REQUIRED WORK:
Return all the entries below exactly as they were given.

*** PROVIDED DATA ***

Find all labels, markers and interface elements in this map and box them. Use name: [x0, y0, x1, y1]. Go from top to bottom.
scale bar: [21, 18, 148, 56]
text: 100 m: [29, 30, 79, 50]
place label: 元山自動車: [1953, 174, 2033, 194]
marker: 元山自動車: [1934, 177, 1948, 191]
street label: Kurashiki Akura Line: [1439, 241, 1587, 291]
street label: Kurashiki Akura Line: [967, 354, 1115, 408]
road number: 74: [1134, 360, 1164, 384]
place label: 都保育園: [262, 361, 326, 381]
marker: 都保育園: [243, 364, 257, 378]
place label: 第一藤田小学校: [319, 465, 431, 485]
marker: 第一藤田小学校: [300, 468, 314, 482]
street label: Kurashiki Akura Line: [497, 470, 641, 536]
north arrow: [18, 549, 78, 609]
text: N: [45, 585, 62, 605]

*** End of PROVIDED DATA ***

REPLY TO THE TASK:
Find all labels, markers and interface elements in this map and box them. Use name: [x0, y0, x1, y1]. Go from top to bottom.
scale bar: [21, 18, 148, 56]
text: 100 m: [29, 30, 79, 50]
place label: 元山自動車: [1953, 174, 2033, 194]
marker: 元山自動車: [1934, 177, 1948, 191]
street label: Kurashiki Akura Line: [1439, 241, 1587, 291]
street label: Kurashiki Akura Line: [967, 354, 1115, 408]
road number: 74: [1134, 360, 1164, 384]
place label: 都保育園: [262, 361, 326, 381]
marker: 都保育園: [243, 364, 257, 378]
place label: 第一藤田小学校: [319, 465, 431, 485]
marker: 第一藤田小学校: [300, 468, 314, 482]
street label: Kurashiki Akura Line: [497, 470, 641, 536]
north arrow: [18, 549, 78, 609]
text: N: [45, 585, 62, 605]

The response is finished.